Scripps Institution of Oceanography
2021-2022 Distinguished Lecturer
Revealing rhythms of ice ages with paleomagnetism
For over 50 years, the International Ocean Discovery Program (IODP) and its predecessor programs have recovered and archived long sedimentary records of Earth’s climate and geomagnetic histories for international scientific study. In today’s program, state of the art shipboard laboratories allow for the rapid collection of non-destructive data that provide initial characterization of sediment lithologic variations and paleomagnetic history within hours of sediment core recovery. Scientific ocean drilling records have revealed several significant shifts in Earth’s climate state over the last 3.5 million years, including the initiation of expanded bipolar glaciation and changes in the amplitude and frequency of global ice volume variations. Over this time, it is long accepted that the rhythms of ice age cycles are set by periodic variations in Earth’s orbit. Magnetostratigraphy, which used geomagnetic variability driven by convection in the Earth’s liquid outer core as a stratigraphic tool, has been central to the study of the timing and pacing of Earth’s climate events since its earliest application, as the paleomagnetic record allows for stratigraphic comparison independent of climate signals and can often be integrated with radiometric age constraints.
In 2019, IODP drilled Antarctic proximal sediments in the Scotia Sea’s “Iceberg Alley” during Expedition 382, recovering an expanded sedimentary sequence from a region influenced by Antarctic Ice Sheet history and Southern Ocean dynamics. Data collected during the expedition revealed that these sediments contain an exceptional record of geomagnetic polarity and a strong imprint of orbital forcing in their lithologic variations.
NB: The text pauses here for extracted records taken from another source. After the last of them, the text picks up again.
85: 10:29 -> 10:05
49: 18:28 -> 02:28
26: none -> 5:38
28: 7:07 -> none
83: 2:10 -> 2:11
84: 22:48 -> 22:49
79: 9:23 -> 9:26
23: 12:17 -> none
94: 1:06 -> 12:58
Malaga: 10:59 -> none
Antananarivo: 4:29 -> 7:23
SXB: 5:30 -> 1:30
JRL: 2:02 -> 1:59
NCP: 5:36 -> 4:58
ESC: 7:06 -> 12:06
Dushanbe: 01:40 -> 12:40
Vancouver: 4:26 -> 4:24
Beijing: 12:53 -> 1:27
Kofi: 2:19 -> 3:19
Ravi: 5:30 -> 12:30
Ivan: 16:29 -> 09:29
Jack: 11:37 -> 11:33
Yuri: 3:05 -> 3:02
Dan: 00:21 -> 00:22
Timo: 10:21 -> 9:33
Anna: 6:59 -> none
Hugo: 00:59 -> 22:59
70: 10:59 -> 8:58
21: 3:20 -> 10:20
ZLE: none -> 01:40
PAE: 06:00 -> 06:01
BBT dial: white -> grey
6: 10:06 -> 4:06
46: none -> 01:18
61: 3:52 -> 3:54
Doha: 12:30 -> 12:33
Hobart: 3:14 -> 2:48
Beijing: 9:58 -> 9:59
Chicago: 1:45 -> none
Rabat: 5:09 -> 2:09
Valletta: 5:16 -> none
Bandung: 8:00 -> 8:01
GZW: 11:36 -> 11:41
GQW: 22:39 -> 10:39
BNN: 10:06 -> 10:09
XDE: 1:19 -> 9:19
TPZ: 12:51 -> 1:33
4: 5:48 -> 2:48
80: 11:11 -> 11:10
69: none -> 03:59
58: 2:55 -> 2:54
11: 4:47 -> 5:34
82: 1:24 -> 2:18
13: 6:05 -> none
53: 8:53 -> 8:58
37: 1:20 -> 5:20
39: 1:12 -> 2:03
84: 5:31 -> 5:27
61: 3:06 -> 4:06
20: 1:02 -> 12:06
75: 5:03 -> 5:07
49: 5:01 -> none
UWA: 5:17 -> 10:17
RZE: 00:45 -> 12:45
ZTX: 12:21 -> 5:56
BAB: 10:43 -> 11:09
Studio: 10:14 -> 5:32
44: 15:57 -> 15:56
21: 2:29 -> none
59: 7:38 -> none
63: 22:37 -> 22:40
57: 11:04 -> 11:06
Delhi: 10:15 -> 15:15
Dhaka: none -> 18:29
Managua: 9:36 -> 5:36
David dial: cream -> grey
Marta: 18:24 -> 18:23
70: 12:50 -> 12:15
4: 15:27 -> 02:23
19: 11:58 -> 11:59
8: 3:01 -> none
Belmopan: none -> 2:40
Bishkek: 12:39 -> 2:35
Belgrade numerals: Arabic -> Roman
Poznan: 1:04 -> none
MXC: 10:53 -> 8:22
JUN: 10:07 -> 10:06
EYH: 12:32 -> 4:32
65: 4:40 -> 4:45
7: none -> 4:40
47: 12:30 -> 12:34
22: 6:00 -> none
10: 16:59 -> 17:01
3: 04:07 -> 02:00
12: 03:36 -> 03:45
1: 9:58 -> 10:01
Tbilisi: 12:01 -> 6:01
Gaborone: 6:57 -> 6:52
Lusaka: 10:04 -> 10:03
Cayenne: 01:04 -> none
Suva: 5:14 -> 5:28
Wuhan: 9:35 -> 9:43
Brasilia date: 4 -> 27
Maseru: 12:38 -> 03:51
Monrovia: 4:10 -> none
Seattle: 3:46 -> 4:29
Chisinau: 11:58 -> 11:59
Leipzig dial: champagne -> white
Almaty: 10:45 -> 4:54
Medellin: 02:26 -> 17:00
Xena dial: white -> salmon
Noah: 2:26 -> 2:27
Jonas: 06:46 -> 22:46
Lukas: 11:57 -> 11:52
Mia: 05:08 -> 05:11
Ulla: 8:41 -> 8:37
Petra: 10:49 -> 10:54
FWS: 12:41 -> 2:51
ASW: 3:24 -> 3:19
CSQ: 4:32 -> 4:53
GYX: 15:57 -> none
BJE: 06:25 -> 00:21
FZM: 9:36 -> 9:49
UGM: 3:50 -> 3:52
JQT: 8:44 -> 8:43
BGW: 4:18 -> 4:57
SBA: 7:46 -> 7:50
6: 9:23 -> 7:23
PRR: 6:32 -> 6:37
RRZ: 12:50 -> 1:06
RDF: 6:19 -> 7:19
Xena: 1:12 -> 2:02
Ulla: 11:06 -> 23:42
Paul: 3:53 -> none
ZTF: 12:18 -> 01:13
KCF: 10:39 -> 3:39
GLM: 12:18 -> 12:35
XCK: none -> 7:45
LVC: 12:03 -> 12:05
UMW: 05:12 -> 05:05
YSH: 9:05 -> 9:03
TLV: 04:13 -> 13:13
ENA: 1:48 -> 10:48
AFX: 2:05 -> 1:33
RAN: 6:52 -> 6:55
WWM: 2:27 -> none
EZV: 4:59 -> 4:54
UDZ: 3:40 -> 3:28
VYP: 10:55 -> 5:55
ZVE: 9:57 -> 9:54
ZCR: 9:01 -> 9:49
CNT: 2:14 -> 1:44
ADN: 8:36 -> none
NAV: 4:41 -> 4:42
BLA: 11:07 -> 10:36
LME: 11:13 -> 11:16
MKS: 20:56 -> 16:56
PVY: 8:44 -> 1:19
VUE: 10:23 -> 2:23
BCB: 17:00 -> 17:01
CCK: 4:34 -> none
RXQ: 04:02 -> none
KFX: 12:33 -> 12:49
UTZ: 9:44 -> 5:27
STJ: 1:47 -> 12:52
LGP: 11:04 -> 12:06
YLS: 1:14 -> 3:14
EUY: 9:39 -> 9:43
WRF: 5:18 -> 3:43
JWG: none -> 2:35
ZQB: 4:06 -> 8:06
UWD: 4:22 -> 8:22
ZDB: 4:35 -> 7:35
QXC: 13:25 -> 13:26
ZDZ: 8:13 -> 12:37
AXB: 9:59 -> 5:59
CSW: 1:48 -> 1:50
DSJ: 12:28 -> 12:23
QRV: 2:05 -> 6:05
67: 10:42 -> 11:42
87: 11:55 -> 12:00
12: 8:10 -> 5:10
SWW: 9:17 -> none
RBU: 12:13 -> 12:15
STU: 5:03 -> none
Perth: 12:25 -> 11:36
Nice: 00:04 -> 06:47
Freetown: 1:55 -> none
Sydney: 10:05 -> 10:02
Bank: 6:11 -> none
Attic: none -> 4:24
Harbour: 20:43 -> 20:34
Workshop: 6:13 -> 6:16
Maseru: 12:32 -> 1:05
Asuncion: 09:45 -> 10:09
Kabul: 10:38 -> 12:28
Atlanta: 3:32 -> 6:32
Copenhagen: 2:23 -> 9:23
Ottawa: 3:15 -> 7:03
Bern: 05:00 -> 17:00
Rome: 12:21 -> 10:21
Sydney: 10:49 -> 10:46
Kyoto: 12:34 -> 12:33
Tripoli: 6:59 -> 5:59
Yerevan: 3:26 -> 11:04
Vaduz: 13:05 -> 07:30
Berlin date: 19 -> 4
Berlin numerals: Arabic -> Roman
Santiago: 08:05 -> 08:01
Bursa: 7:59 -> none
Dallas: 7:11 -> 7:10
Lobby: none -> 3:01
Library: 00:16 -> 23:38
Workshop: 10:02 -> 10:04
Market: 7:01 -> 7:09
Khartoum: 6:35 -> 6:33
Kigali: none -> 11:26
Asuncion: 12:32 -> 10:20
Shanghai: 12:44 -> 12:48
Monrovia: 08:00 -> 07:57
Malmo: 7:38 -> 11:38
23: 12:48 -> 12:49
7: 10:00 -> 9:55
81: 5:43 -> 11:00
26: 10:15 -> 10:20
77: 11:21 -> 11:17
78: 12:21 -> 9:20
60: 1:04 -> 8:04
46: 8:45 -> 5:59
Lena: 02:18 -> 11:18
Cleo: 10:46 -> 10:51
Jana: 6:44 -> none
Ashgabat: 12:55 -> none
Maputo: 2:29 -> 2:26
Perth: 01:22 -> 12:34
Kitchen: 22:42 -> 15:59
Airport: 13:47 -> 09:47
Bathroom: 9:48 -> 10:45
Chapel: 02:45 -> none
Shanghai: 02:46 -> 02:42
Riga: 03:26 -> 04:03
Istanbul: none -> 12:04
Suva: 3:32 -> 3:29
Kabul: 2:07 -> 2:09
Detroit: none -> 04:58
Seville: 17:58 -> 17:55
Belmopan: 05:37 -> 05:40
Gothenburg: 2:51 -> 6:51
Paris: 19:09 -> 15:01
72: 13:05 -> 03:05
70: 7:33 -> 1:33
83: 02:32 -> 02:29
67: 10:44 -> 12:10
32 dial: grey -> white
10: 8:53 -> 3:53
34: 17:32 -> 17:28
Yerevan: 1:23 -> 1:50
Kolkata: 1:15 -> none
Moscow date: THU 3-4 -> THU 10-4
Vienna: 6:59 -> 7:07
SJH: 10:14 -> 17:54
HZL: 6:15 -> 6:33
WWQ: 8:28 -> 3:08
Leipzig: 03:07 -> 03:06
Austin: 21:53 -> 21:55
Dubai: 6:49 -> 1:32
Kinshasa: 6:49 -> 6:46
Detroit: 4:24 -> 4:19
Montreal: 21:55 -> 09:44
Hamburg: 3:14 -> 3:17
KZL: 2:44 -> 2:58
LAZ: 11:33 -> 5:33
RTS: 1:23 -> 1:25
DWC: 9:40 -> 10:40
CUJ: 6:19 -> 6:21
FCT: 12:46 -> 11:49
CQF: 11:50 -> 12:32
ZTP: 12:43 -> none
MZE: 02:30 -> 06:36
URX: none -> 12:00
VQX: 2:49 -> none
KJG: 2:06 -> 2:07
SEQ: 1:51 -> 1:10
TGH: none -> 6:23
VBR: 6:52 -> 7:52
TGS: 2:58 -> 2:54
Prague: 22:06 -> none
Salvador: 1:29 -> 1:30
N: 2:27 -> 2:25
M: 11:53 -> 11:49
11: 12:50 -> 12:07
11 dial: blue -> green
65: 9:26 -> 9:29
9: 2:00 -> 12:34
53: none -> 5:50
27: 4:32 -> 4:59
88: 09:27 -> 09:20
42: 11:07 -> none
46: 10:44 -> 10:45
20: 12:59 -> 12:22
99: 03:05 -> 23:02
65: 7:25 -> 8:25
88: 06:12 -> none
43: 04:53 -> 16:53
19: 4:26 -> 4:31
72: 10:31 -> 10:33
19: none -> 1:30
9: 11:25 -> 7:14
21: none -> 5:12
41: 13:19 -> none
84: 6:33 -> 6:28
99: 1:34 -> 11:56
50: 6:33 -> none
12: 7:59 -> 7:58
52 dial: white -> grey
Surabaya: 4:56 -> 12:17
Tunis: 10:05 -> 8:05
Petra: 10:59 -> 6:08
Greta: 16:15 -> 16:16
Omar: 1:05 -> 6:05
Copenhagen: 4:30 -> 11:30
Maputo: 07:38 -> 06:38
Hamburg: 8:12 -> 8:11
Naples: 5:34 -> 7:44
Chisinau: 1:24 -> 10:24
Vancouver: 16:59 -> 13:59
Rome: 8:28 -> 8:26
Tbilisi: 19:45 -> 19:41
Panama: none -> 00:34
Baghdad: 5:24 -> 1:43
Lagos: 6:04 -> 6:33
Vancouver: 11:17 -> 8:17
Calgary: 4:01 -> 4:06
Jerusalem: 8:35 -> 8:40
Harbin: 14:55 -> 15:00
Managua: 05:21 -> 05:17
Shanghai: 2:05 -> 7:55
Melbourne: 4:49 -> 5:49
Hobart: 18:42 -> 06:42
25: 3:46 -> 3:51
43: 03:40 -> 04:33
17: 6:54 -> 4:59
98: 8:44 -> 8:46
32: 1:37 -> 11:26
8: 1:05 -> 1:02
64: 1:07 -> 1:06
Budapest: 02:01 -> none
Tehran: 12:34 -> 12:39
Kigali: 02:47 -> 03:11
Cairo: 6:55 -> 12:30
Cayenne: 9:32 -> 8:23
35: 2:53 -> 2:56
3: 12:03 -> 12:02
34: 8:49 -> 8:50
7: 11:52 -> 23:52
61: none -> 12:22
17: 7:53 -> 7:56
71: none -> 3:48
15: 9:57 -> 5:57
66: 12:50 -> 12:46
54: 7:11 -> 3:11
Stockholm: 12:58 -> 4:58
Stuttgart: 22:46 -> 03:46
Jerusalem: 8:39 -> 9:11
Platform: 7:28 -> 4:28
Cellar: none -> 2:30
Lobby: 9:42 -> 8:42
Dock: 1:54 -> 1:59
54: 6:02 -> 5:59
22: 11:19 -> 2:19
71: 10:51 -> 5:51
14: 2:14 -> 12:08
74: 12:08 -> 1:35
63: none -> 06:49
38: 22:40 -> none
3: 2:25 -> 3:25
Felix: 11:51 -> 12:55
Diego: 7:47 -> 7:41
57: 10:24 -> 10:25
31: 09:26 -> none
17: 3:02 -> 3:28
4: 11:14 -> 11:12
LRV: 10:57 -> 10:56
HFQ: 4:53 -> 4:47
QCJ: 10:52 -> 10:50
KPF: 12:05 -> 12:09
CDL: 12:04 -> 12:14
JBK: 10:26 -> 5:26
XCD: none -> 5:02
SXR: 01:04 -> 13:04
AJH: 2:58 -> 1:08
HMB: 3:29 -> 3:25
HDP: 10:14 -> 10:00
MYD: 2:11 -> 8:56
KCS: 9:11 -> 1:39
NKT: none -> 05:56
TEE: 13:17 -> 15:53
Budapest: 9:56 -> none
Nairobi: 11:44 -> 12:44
With near continuous recovery for the last 3.5 million years and an independent magnetostratigraphic chronology, Iceberg Alley sediments provide an opportunity to study how the rhythms of a record sensitive to Antarctic climate, but lacking biogenic calcite, compare with the iconic benthic δ18O record—a convolved signal of globally integrated ice volume and deep-sea temperature. In the context of previous magnetostratigraphic contributions from scientific ocean drilling towards understanding the orbital forcing of climate, I will highlight these new Iceberg Alley records and discuss how their rhythms are both similar and different to the rhythms of ice age cycles defined by benthic δ18O. These observations set the stage for the detailed Iceberg Alley sediment paleoceanographic and ice sheet history studies in the coming years and provide insight to the orbital forcing and evolution of the Antarctic Ice Sheet since the late Pliocene.
Brendan is a Postdoctoral Researcher at the Scripps Institution of Oceanography in San Diego and the Co-Chief scientist of the Cascadia H.O.P.S. expedition. He has worked globally on the stratigraphy, paleomagnetism, and chronology of sediment cores from offshore Antarctica to Northern Greenland. In 2017, he joined Maureen Walczak and others to collect sediment cores from the RV Oceanus and multi-channel seismic data from the RV Revelle to identify locations that could provide long millions of years records of environmental, oceanographic, ice sheet, tectonic, and geomagnetic change in the Pacific Northwest with future scientific drilling.